By ELIZABETH HAYES
At the Santa Monica offices of software design firm Westmark Harris Advisors, a black Labrador Retriever named Ivy pads over to the front door to greet visitors, then settles down for a nap on the concrete floor.
The firm's offices a converted hardware store have a dozen or so desks arrayed at the center of the space, while the few private offices are set along a mustard-yellow wall with sliding glass doors.
A boat-shaped conference room clad in fiberglass and plywood protrudes from one corner. The stairwell railings are fashioned from metal cables.
Welcome to the world of unconventional office space a world that has been evolving mainly on the Westside for more than a decade, but which is now spreading to other areas of town.
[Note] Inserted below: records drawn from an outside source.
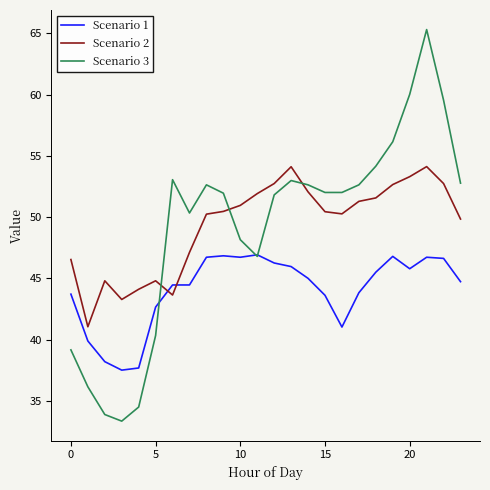

List the series in order of their peak value, highest first.

Scenario 3, Scenario 2, Scenario 1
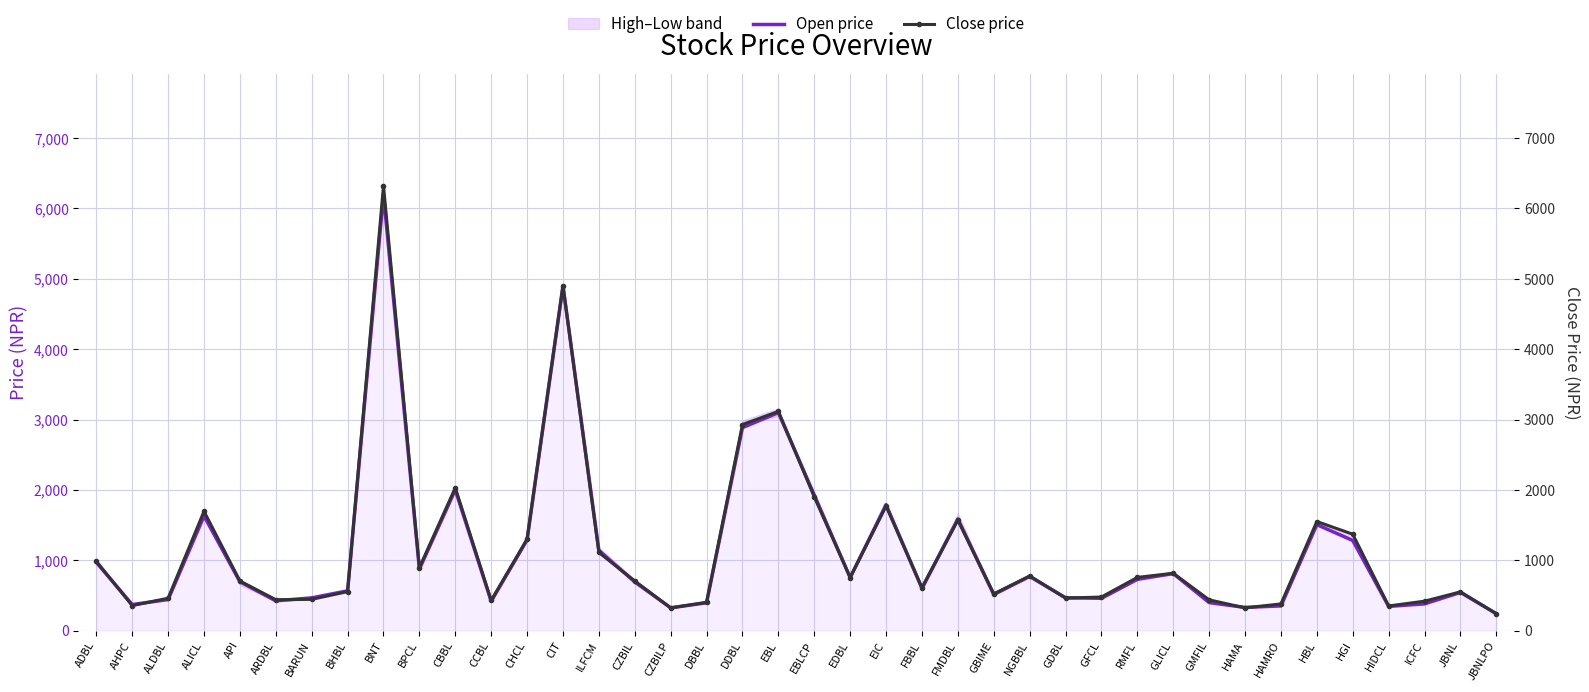

Which series has the largest range (max minus min)?

Close price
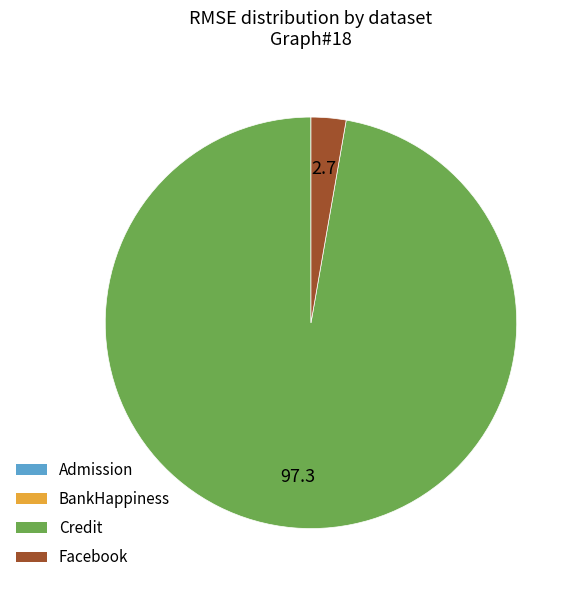

True or false: Facebook accounts for 3% of the total.

True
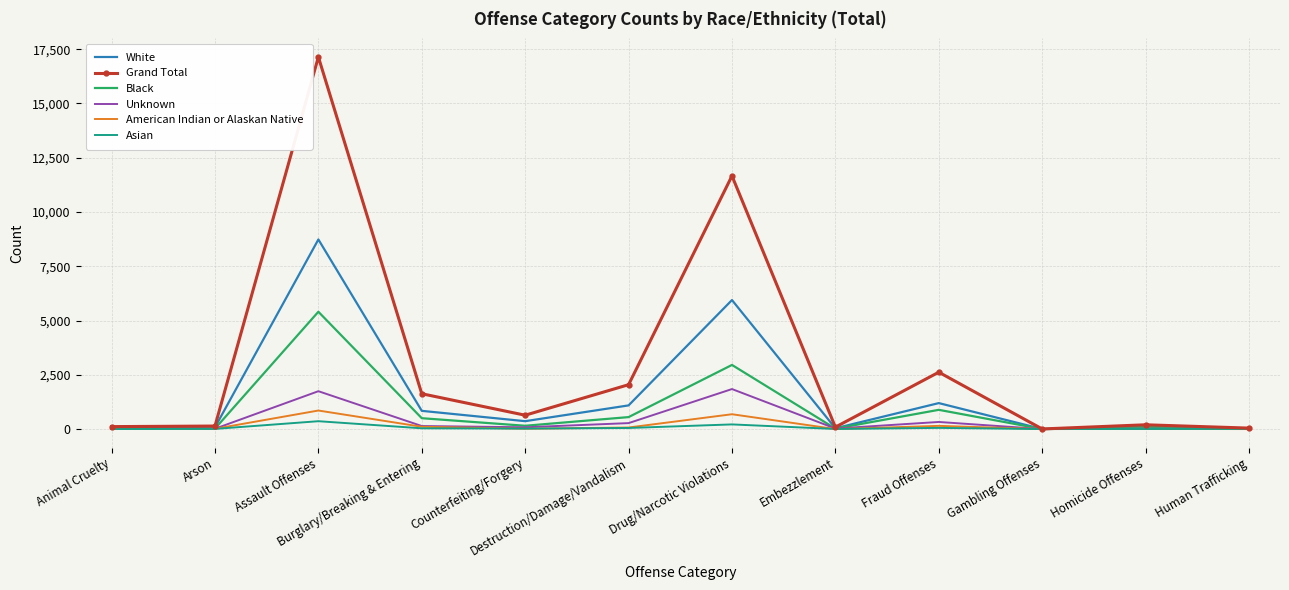

Which series has the largest total across all categories?

Grand Total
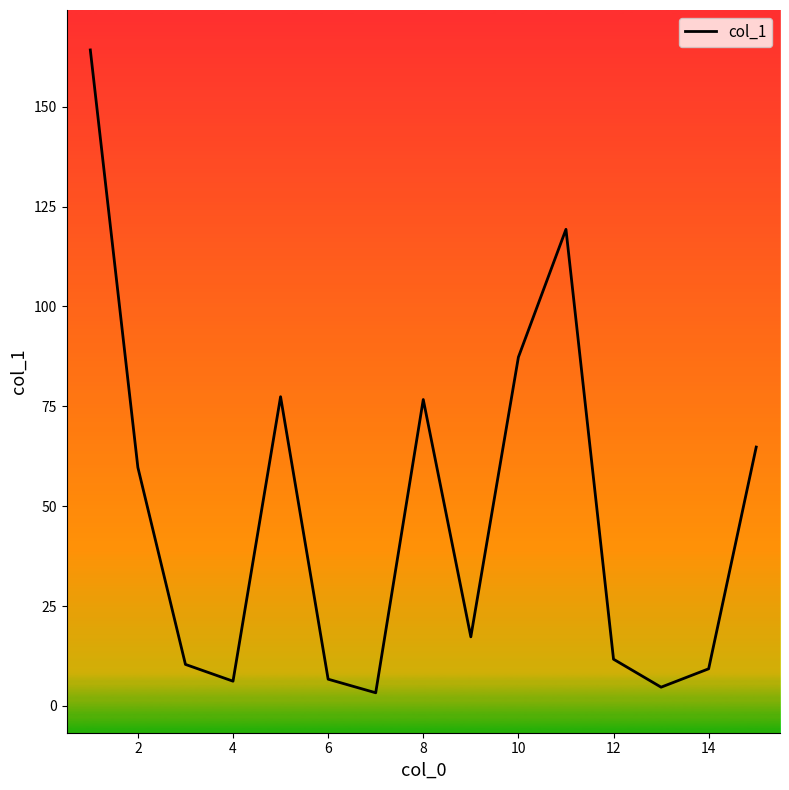

What is the maximum value shown in the chart?

164.2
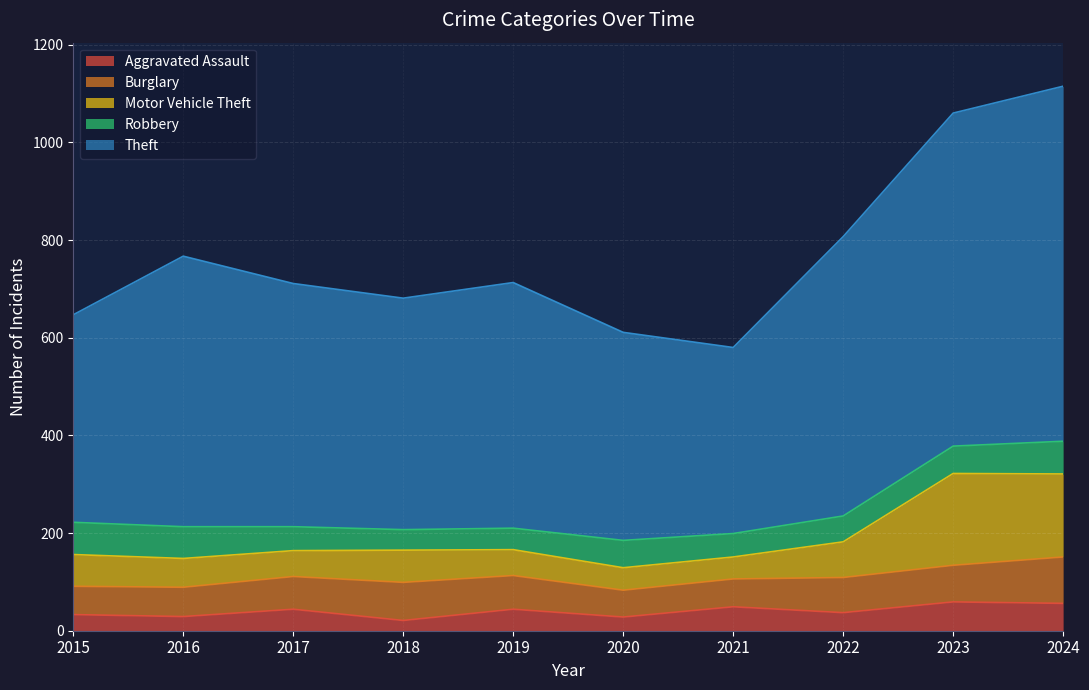

True or false: Motor Vehicle Theft and Theft intersect in this chart.

False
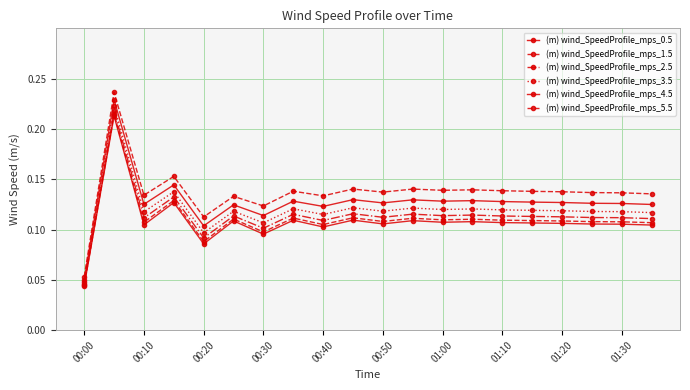

How many distinct data groups are displayed?

6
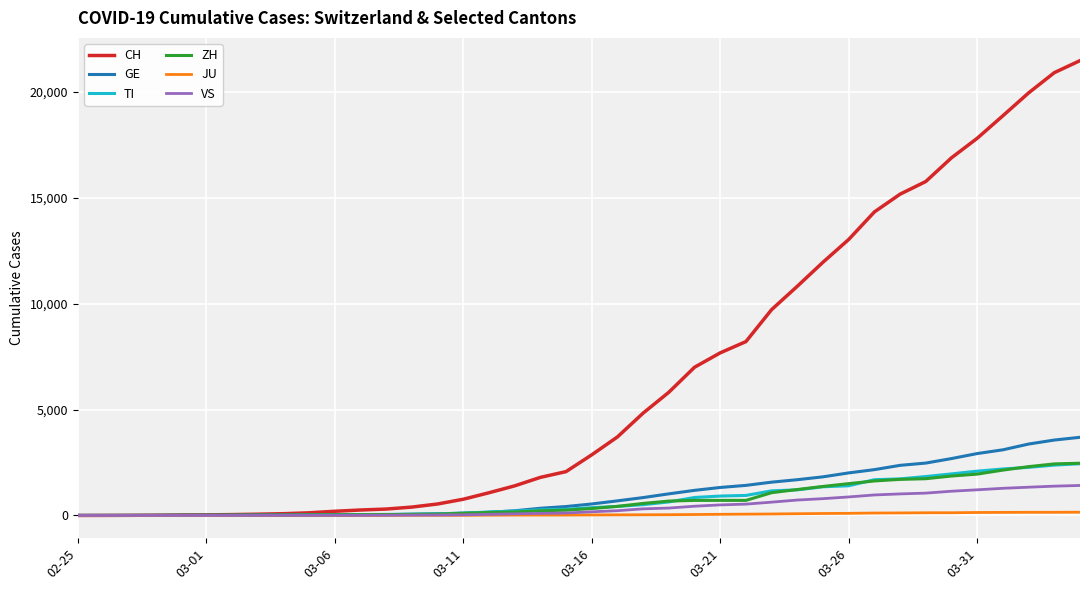

Count the number of data series in this chart.

6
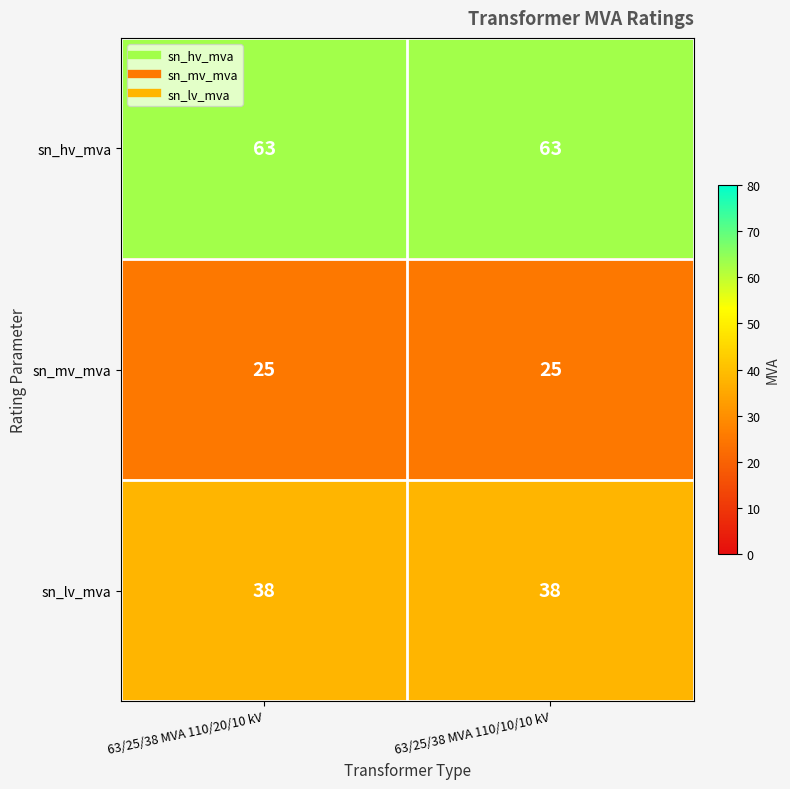

Reading left to right, transcribe all the data shown in this chart.

sn_hv_mva: 63	63
sn_mv_mva: 25	25
sn_lv_mva: 38	38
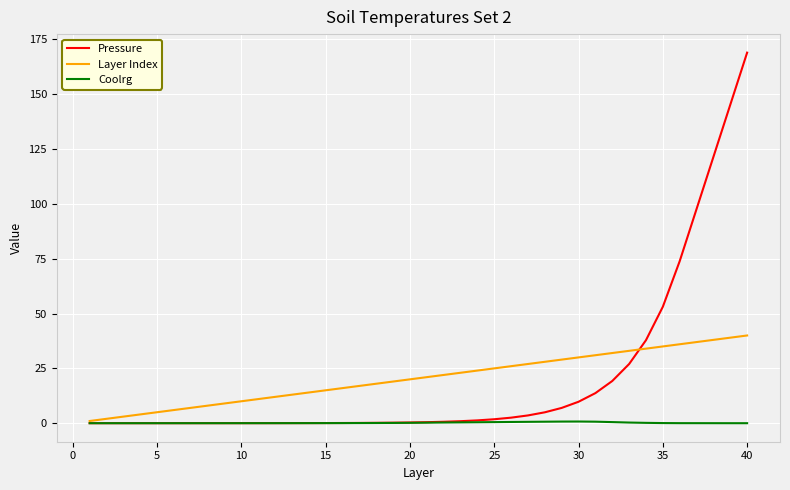

Which series has the widest spread of values?

Pressure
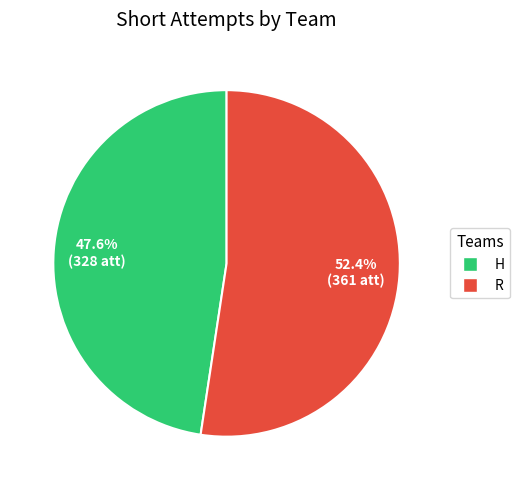

Does H account for over 50% of the chart?

No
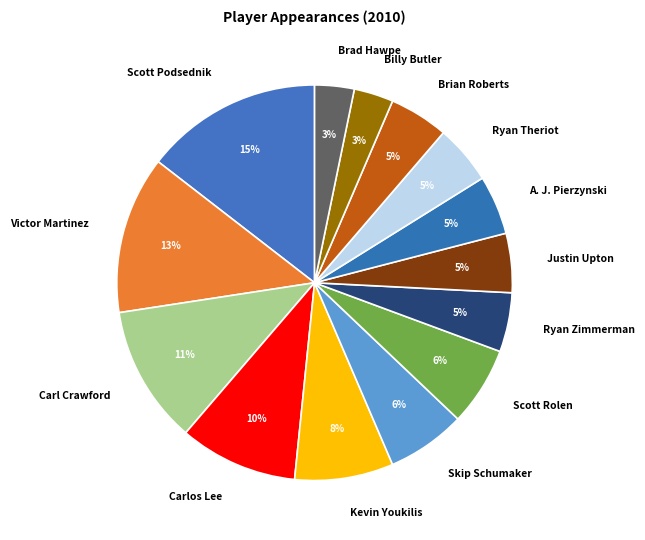

To the nearest percent, what is the difference between the Scott Podsednik and Ryan Theriot slice percentages?

10%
It is a trend being driven by who else? young, creative workers whose idea of dressing up is well-worn khakis and a freshly laundered shirt.
"People want space that's more relaxed and stimulating for their employees," said David Wilson, president of commercial brokerage Lee & Associates and one of the first brokers of L.A. creative space. "They're always looking for high ceilings, skylights and natural materials."
Whether minimalist or avant-garde, L.A.'s growing portfolio of nontraditional offices are distinct from the institutional, corporate high-rises that long have dominated the commercial real estate market.
There's more than a million square feet of converted industrial space on the Westside alone, said Ian Strano, a senior vice president at First Property Realty Corp. the type of space being used for these new brands of office exotica.
"It's gaining more steam than ever," he said.
The phenomenon is actually just one aspect of a larger trend in which companies with informal business cultures seek to create whimsical workplaces, and thereby attract and retain the most talented workers.
At the South Park production studio in Marina del Rey, home of the popular animated series by Comedy Central, there is a recording studio with an adobe roof and an animation area with a thatched grass roof.
"The South Park people are so off-center that it kind of works," said Steven Drucker, vice-president at Hellmuth Obata & Kassabaum Inc., the Santa Monica design firm that helped create the office space.
Mark Friedman, founder of software design firm Westmark Harris and a former real estate broker, said he had no desire to keep working in a high-rise glass box.